---------- Entries supplied ----------

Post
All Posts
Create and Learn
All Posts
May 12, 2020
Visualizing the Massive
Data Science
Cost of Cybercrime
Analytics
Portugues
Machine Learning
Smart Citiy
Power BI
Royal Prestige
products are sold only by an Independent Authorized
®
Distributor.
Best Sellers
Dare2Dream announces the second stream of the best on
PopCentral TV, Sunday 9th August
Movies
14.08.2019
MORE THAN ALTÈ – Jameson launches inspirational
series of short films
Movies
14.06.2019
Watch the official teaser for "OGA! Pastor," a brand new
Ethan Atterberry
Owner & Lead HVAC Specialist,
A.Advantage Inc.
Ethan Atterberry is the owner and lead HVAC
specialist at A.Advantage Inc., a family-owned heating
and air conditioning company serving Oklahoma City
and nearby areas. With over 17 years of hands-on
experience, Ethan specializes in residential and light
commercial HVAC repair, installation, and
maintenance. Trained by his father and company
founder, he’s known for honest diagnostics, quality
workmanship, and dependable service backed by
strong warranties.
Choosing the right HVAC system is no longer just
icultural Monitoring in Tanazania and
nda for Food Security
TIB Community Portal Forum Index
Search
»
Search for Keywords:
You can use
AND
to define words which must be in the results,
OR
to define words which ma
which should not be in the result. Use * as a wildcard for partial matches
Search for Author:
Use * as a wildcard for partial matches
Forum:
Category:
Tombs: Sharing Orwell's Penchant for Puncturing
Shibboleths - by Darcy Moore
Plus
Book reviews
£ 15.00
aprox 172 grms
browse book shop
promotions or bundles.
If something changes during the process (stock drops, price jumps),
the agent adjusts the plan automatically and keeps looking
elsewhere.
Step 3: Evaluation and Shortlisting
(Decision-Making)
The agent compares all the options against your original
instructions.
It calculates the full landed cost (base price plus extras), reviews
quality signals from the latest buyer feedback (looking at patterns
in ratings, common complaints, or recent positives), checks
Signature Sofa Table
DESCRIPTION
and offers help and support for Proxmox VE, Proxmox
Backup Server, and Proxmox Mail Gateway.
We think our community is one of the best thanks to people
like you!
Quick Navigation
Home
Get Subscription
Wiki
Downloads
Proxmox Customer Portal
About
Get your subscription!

----------

_Task requirements_.
Which lines of the entries contain the word "agent"? Return each of those lines in full.

_Problem solution_.
the agent adjusts the plan automatically and keeps looking
The agent compares all the options against your original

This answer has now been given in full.